[ENHANCEMENT]: Update build-time check since the trunk CCCL allows 1B/2B `atomic_ref`
Is your feature request related to a problem? Please describe.
https://godbolt.org/z/a78x4qrha
Originally posted by @sleeepyjack https://github.com/NVIDIA/cuCollections/pull/549#discussion_r1684974753
Now cuda::atomic_ref can work with 1-byte and 2-byte variables so we need to update the static asserts accordingly in cuco data structures, e.g.

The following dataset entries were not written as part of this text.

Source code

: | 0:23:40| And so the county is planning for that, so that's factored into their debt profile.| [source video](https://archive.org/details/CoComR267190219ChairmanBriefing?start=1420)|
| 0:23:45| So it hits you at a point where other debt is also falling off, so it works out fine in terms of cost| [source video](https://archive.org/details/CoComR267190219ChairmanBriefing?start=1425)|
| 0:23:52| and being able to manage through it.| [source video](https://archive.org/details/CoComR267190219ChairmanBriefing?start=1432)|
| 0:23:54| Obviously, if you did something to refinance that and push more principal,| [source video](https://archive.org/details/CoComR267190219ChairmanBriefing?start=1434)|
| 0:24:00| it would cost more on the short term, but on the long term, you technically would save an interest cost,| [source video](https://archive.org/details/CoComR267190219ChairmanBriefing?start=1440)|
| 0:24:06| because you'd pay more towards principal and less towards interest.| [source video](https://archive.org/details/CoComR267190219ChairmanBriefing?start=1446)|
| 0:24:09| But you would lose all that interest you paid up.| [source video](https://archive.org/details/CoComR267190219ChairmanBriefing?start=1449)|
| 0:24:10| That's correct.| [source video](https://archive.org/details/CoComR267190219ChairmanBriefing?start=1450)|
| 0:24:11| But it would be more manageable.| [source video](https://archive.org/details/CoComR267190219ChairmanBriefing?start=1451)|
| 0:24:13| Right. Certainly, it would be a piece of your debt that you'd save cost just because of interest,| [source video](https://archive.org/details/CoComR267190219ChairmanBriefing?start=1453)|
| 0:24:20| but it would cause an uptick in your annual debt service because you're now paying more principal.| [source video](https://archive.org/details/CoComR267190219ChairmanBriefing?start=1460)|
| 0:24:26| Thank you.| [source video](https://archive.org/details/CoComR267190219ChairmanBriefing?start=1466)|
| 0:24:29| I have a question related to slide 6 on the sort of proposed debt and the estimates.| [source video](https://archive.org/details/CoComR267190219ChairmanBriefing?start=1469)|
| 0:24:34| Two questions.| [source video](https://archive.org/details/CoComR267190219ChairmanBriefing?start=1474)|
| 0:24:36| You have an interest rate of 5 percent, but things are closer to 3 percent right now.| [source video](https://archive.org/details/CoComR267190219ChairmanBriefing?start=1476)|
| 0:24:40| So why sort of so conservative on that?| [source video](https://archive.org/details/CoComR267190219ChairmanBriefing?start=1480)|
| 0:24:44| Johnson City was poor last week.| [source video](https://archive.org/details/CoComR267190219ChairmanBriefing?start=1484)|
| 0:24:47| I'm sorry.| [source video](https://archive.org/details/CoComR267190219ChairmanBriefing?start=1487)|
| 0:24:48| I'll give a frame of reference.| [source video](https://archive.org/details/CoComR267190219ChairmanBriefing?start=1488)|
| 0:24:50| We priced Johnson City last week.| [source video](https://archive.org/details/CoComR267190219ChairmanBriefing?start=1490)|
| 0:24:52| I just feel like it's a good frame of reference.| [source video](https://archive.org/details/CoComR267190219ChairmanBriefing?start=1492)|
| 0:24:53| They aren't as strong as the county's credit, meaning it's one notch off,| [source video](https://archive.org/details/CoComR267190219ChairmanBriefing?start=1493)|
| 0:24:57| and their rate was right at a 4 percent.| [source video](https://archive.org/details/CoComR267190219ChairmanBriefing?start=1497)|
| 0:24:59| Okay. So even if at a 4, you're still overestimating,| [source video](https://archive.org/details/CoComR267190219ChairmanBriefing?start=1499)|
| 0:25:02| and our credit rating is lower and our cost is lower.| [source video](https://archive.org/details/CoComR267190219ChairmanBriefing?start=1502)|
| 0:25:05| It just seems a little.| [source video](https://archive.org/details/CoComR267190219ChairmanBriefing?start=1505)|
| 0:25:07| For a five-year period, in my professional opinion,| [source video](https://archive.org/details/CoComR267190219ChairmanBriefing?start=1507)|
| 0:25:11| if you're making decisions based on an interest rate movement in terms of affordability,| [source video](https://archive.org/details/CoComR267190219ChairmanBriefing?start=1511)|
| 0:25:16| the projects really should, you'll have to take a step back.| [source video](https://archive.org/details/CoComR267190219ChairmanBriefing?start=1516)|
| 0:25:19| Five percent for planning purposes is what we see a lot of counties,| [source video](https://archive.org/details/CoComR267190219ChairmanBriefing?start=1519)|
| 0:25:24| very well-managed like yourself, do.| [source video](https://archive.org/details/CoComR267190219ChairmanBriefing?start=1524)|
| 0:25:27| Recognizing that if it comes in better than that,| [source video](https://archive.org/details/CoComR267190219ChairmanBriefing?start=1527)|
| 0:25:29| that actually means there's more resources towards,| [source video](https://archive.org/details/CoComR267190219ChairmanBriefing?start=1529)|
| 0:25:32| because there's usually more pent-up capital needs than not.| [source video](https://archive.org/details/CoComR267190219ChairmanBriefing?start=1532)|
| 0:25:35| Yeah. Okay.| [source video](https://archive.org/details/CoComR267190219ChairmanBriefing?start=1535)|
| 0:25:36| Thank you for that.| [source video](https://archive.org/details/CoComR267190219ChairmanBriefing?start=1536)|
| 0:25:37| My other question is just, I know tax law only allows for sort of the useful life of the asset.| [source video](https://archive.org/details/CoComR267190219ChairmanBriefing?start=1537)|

https://github.com/NVIDIA/cuCollections/blob/a7f87ac838320fe5b9fc9a90847d3f652ccec201/include/cuco/static_map_ref.cuh#L77-L78
https://github.com/NVIDIA/cuCollections/blob/e7b5a389b823bebe465cefe63ad7b0e95f7fb450/include/cuco/detail/open_addressing/open_addressing_ref_impl.cuh#L1239
Describe the solution you'd like
Update build checks and unit tests
Describe alternatives you've considered
No response
Additional context
No response
Having the same build time checks all over the library isn't ideal. Maybe this is an opportunity to refactor this whole insertion logic into a separate struct slot_inserter that internally decides which insertion strategy to use and also checks if the input types can be handled at all. Let me draft something in Godbolt.
Something like this: https://godbolt.org/z/nvGGYaPWa
This would also solve #547